According to a ministry partner in Asia, 20 highly qualified Asian ministry leaders are ready to lead Bible translation efforts in many areas that have been unreached entirely. The ministry leaders, who live and work in those areas, would not attract the same suspicion as Westerners.
Yet being a Christian is not without risk for the nationals. Last year, radicals from the majority religion kidnapped a national Bible translator’s wife and children. His family still has not been found, and the translator’s Christian friends are keeping him in hiding.
In another area, a pastor would only agree to hold a meeting about Bible translation in a boat, in the middle of a lake, to be certain the conversation would not be overheard.
“These are places where religious oppression is so intense, where anti-Christian persecution is so fierce, where authorities so harshly deny entrance to outsiders that foreigners have never even attempted to conduct Bible translation there,” says Smith.
Wycliffe Associates’ development of MAST (Mobilized Assistance Supporting Translation) in 2014, a revolutionary rapid-translation strategy, equips nationals to translate the Bible for themselves. Language groups no longer must depend on—or wait for—Westerners to translate the Scriptures for them.
Some Bible translation teams working with the MAST strategy in other regions of the world have been able to complete their translation of the entire New Testament in a matter of weeks and months rather than years.

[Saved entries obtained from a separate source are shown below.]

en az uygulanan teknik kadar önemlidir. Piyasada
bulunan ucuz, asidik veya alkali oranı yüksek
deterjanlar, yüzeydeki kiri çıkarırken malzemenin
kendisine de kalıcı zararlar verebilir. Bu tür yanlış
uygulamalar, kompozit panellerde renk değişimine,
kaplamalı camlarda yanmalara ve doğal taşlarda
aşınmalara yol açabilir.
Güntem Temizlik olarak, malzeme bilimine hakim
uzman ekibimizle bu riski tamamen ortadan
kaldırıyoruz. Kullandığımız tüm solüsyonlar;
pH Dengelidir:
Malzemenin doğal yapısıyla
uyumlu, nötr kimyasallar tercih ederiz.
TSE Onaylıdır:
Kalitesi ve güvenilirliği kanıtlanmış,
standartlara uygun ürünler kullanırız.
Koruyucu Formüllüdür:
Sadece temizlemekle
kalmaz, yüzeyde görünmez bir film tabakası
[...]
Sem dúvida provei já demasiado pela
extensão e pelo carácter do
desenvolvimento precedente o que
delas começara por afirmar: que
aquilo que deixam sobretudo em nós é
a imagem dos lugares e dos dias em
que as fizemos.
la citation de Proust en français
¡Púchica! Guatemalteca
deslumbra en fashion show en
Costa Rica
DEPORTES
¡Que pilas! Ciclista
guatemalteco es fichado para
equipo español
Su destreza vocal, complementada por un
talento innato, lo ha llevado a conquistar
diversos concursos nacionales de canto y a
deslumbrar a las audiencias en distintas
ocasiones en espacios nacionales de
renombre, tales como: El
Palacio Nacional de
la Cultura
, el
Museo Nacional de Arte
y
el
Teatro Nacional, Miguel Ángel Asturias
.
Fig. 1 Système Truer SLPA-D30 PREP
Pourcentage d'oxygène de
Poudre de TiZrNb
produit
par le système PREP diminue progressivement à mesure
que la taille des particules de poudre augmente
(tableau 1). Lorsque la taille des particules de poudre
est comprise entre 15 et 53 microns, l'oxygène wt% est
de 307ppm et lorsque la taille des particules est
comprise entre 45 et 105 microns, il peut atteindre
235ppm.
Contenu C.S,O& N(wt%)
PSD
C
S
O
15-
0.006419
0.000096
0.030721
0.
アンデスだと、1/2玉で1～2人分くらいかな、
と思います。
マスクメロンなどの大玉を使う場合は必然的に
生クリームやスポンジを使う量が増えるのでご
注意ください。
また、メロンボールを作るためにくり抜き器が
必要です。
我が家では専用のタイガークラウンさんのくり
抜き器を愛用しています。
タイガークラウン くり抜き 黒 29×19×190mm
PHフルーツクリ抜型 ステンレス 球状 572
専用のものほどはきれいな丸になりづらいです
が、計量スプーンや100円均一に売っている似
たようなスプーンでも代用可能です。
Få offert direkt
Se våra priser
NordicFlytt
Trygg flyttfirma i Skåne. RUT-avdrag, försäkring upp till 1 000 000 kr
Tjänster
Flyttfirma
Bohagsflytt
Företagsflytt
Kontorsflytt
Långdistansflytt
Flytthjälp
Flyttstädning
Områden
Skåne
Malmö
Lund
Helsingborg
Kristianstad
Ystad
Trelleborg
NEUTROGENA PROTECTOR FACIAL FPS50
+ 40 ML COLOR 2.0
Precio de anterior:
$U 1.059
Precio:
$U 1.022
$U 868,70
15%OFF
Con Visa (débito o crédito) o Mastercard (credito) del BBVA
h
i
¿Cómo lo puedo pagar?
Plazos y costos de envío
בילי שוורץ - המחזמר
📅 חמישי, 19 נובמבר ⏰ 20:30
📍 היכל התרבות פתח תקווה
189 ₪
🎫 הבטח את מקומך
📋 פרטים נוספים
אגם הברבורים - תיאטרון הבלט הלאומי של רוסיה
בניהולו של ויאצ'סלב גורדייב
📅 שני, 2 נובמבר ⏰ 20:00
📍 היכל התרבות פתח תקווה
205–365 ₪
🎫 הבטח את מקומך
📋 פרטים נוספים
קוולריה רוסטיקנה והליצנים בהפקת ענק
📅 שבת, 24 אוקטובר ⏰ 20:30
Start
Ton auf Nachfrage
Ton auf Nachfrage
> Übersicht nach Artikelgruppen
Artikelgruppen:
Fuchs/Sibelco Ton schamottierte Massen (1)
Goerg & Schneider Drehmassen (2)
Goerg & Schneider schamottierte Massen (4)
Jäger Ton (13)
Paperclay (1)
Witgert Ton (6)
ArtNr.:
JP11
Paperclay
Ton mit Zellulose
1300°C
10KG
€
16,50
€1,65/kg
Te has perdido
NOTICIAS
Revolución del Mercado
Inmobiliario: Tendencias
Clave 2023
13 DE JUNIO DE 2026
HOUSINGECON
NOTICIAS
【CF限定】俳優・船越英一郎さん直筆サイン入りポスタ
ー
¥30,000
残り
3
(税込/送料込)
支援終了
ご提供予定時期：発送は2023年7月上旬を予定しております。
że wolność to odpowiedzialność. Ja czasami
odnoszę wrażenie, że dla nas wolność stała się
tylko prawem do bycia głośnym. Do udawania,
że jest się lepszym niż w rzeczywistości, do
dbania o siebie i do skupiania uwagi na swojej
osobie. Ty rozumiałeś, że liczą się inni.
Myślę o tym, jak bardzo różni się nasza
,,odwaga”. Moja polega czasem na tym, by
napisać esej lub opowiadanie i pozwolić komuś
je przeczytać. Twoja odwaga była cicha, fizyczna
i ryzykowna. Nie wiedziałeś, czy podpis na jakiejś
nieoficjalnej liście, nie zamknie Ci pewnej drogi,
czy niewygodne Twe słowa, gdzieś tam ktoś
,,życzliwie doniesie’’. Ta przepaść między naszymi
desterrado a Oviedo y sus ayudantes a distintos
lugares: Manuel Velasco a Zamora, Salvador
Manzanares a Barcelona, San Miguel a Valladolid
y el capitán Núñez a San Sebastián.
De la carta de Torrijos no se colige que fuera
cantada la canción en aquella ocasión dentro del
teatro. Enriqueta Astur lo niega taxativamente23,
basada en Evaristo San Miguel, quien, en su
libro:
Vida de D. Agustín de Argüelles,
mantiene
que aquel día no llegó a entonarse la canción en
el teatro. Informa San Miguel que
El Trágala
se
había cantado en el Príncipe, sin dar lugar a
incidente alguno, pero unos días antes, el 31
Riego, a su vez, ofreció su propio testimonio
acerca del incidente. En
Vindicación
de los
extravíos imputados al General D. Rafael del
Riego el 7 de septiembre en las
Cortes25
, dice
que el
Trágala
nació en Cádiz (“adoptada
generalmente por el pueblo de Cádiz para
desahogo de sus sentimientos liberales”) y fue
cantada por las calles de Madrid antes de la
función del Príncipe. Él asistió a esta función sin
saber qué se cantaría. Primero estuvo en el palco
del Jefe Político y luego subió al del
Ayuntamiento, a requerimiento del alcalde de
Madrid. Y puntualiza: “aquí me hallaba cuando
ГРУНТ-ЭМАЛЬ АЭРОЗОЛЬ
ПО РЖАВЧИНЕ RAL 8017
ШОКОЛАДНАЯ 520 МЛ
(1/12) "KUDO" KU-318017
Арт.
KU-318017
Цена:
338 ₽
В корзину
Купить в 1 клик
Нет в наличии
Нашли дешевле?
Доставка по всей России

“God is building His Church in these countries, not on the strength of ‘foreigners,’ but on nationals,” Smith says.
A translation leader can be funded for $96 a day, and currently Wycliffe Associates has funding for three of the 20 available translators in Asia. Funding all 20 leaders has the potential of bringing the translated Scriptures to 400 language groups in areas that are virtually unreachable by Westerners.
“Just like a river that flows with life and abundance, this team will rush to the nations to bring the Good News,” says Smith. “They will bring abundant opportunity for people to know God in their own heart language.”
To date, 1,086 Bible translation projects have been launched using MAST workshops.